Коньяк был неблестящий. Вообще, в Харькове было сложно найти хорошее спиртное, кроме водки, конечно. Но сейчас, даже мерзкая одесская «Десна», показалась мне божественным нектаром. Все время хотелось дотронуться до учителя, чтобы удостовериться – все происходит на самом деле, он здесь и никуда не денется.
– Слушай, Ваня, – сказал Ермоленко, с подозрением понюхав рюмку, – может, дойдем все-таки до нашего ресторана? А то эту отраву, я даже на радостях, пить не могу.
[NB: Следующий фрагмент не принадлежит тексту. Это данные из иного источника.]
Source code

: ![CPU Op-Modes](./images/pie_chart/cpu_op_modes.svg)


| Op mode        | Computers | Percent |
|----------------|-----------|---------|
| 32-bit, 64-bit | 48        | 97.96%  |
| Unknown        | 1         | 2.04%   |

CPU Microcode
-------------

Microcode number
Я восторженно согласился, и мы ушли…
…Мы с учителем стояли на Южном вокзале, перед московским поездом. До отправления оставалось пять минут. Неделя, которую мы провели вместе, промелькнула как один день. Слова на ум не шли, мы просто смотрели друг на друга. Молчание прервал голос проводницы:
– Отъезжающие, займите свои места! Провожающих, прошу покинуть поезд!
Хотя это было произнесено куда-то в воздух, и ни к кому конкретно не относилось, все прекрасно всё поняли. Народ зашевелился. Началась последняя прощальная суета. Нам было проще, СВ почти пуст, посему, ажиотажа у двери не наблюдалось. Мы крепко обнялись, Ермоленко заскочил в уже тронувшийся поезд, махнул рукой и крикнул:
– Не горюй! Скоро увидимся!
Поезд скрылся из вида, я пошел домой готовиться к защите…
…Симферополь встретил молодого специалиста, то есть меня, удушающей жарой и знаменитой пылью. Наступала пора применить свои знания на практике, но перед каждой тяжелой работой надо как следует отдохнуть, тем более в шею меня никто не гнал. Вечером этого же дня я, папа Саша и отец (Ермоленко) засели в нашем подвальчике на Гоголя.
Как вновь испеченному специалисту выставляться пришлось мне. Сперва я чувствовал себя неловко, поскольку, с момента теплой, дружеской встречи, они оба смотрели на меня с умилением родителей, хорошо выполнивших свой долг, но, когда Батя увидел на столе скудость моей фантазии, он подозвал официанта и начал вслух читать меню. Как по мановению волшебной палочки на столе появился «Камю», устрицы, пармезан, маринованные улитки, жульены нескольких видов, маслины и тому подобное. Любимой кухней папы Саши была - французская.
– Если с деньгами напряженка, я тебе одолжу, – проникновенно сообщил полковник.
– Спасибо, пока еще есть, – я скромно потупил глаза.
Надо сказать, мой счет за годы студенческой жизни прилично облегчился, но не настолько, чтобы занимать на оплату ужина в ресторане.
– А на этот раз, на что потратился? – поинтересовался Ермоленко.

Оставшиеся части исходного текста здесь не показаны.